Die Geheimsprache der BibliotheksWesen

„Und, wo geht´s im Sommer hin?“

„Nach Cen 3!“

„Und was machst Du dort? Xdo 5 oder Ybu 1? Nimmst Du ein Wkm 4?“

„Nein ich bin Ybr und reise mit dem Wkl 11.“

„Oh schön, mache mal Wsl. Habt Ihr besondere Xeo 29?“

„Gerne, stelle ich auf mein Wcc 351 – zu Essen gibt es etwas aus Xeo 231“

 Häh!

Als neulich abends ein paar BibliotheksWesen sich zu einem Wein im baden-würtemmbergischen trafen kam uns die Idee, nach dem einer Kollegin partout nicht mehr das Wort, aber die Signatur dazu einfiel. Da den ganzen Tag über in der „Leitwährung“ ASB gesprochen wurde und immer wieder in SfB und KAB übersetzt werden musste – war diese Gedächtnislücke nur allzu verständlich. Ach, ich rede schon wieder bibliothekarisch. ASB, SfB und KAB sind die großen Ordnungssysteme der öffentlichen Bibliotheken und ich habe dazu auch schon mal vor langer Zeit etwas gebloggt. Zudem war das regionale Kauderwelsch aus Bayerisch, hochdeutsch und schwäbisch stark durchmischt mit sächsisch und saarländisch. Da versteht man sich nicht immer. Immerhin gibt es ja auch das Gerücht, das die Schweizer im zweiten Weltkrieg von den Russen nicht dechiffriert werden konnten – sie hatten sich einfach nur im Berner Deutsch unterhalten.

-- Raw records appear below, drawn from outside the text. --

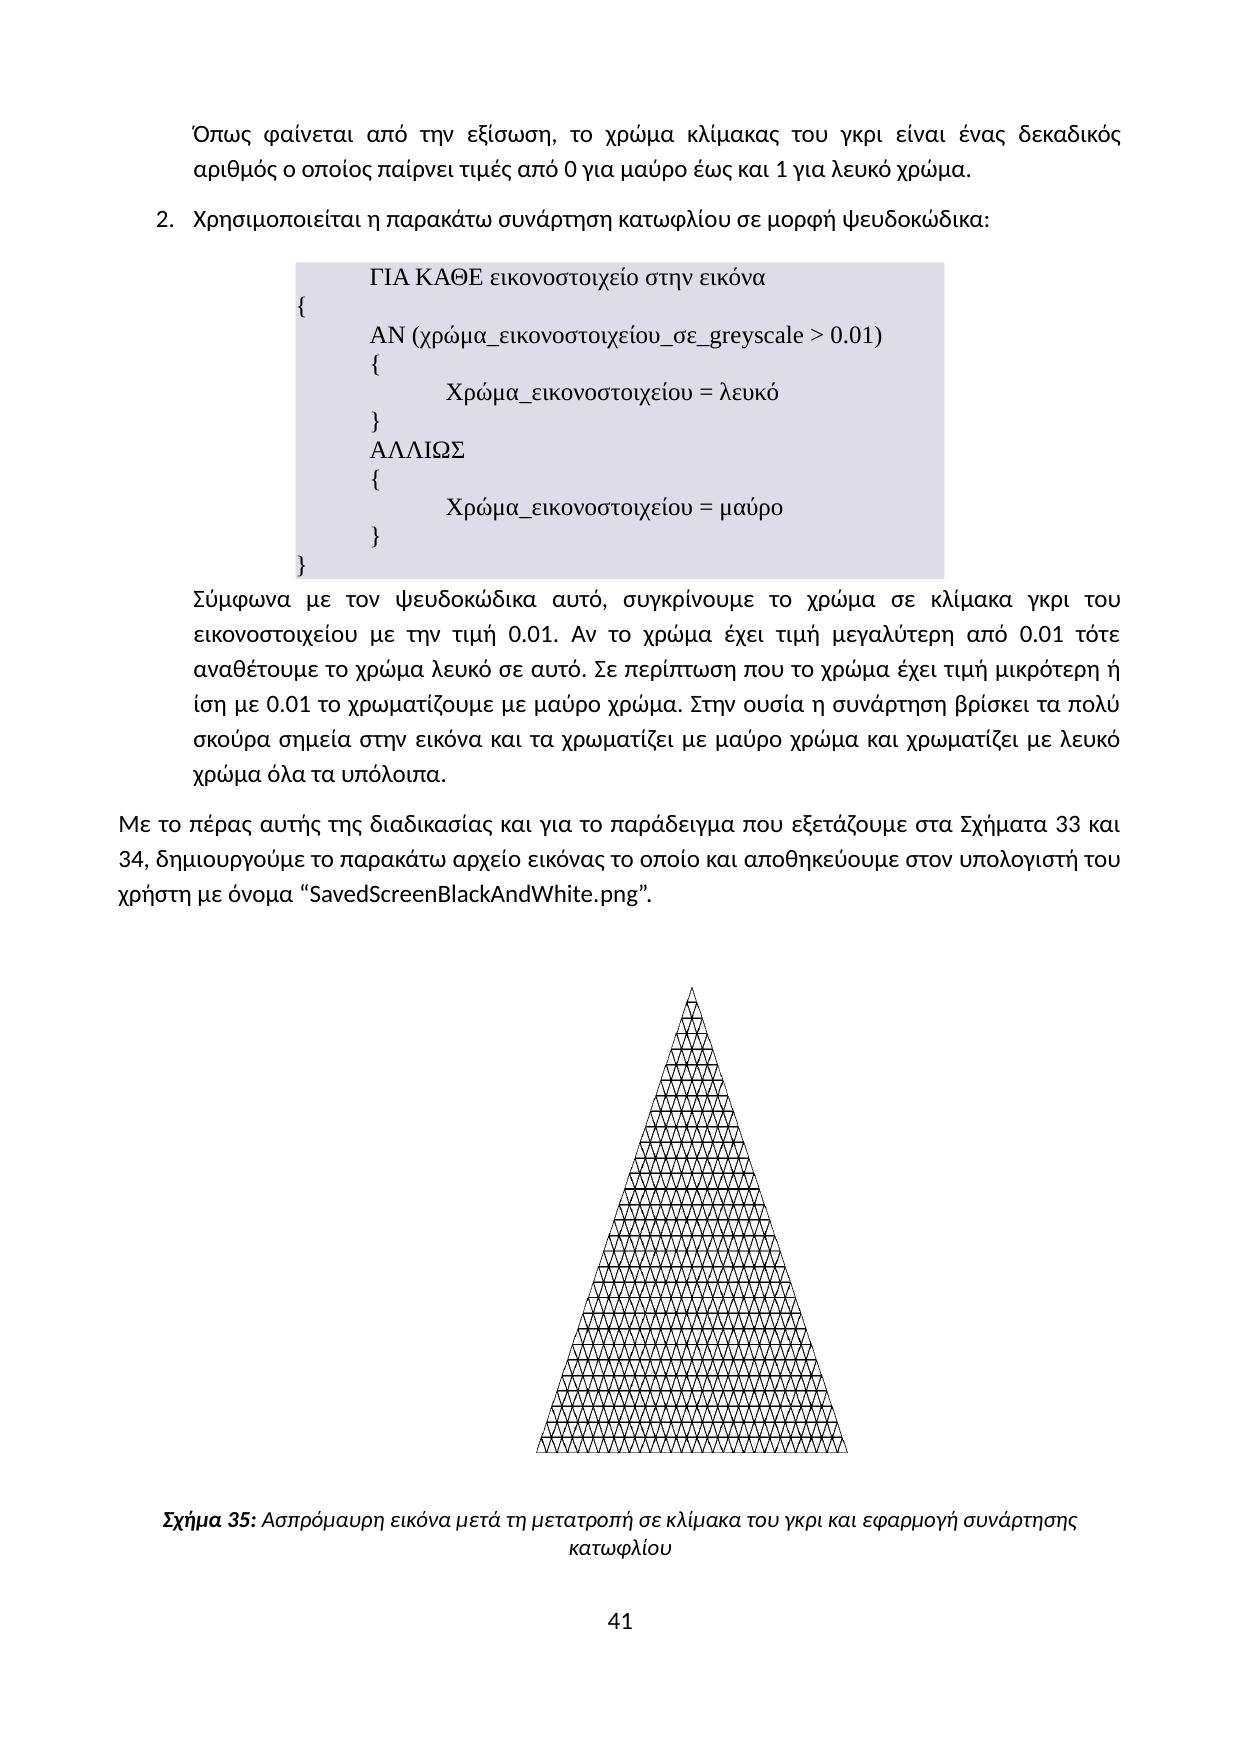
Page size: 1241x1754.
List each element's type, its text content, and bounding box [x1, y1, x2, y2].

picture [118, 940, 1123, 1505]
list Χρησιμοποιείται η παρακάτω συνάρτηση κατωφλίου σε μορφή ψευδοκώδικα: [156, 203, 1122, 233]
text Με το πέρας αυτής της διαδικασίας και για το παράδειγμα που εξετάζουμε στα Σχήματα 33 και 34, δημιουργούμε το παρακάτω αρχείο εικόνας το οποίο και αποθηκεύουμε στον υπολογιστή του χρήστη με όνομα “SavedScreenBlackAndWhite.png”. [118, 808, 1122, 908]
list Σύμφωνα με τον ψευδοκώδικα αυτό, συγκρίνουμε το χρώμα σε κλίμακα γκρι του εικονοστοιχείου με την τιμή 0.01. Αν το χρώμα έχει τιμή μεγαλύτερη από 0.01 τότε αναθέτουμε το χρώμα λευκό σε αυτό. Σε περίπτωση που το χρώμα έχει τιμή μικρότερη ή ίση με 0.01 το χρωματίζουμε με μαύρο χρώμα. Στην ουσία η συνάρτηση βρίσκει τα πολύ σκούρα σημεία στην εικόνα και τα χρωματίζει με μαύρο χρώμα και χρωματίζει με λευκό χρώμα όλα τα υπόλοιπα. [156, 252, 1122, 789]
text Σχήμα 35: Ασπρόμαυρη εικόνα μετά τη μετατροπή σε κλίμακα του γκρι και εφαρμογή συνάρτησης κατωφλίου [118, 1505, 1122, 1561]
list Όπως φαίνεται από την εξίσωση, το χρώμα κλίμακας του γκρι είναι ένας δεκαδικός αριθμός ο οποίος παίρνει τιμές από 0 για μαύρο έως και 1 για λευκό χρώμα. [156, 118, 1122, 184]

So ward die Idee geboren, die bibliothekarische Geheimsprache zu verwenden, falls NSA und Co. mal wieder sensible Daten aushorchen wollen. Schon Scharen von Nutzern irrten durch die Gänge der Bibliotheken auf der Suche nach Signaturen, die mehr verbargen als versprachen. Die obige Auflösung ist für das geschulte Ohr jedoch einfach:

„Und wo geht´s im Sommer hin?“

„Nach Schweden!“

„Und was machst Du dort? Angeln oder Radfahren? Nimmst Du ein Wohnmobil?“

„Nein ich bin Wandern und reise mit dem Nachtzug.“

„Oh schön, mache mal Fotos. Habt Ihr besondere Campingküche?“

„Gerne, stelle ich auf mein Blog – zu Essen gibt es etwas aus schwedischen Regionalküche“

In der Stadtbibliothek Stuttgart könnte ein Gespräch so stattfinden – doch wenn die Signaturen unterschiedlich sind, dann wird es knifflig. Quasi verfügt man dann über „Auslandserfahrung“. In der Stadtbibliothek Salzgitter haben wir Fremdsprachenexperten aus der KAB, ASB und können simultan übersetzen.

Es sind noch so viele SUB (Stapel ungelesener Bücher) und SAB (Stapel angefangener Bücher) rund um den Sessel, da hilft nur Adn (Schnellesen). Und eine Akl (Rezension) muß ich auch noch machen. Schönen Sonntag. Und schaut nicht soviel Ybn 11 (Fußball).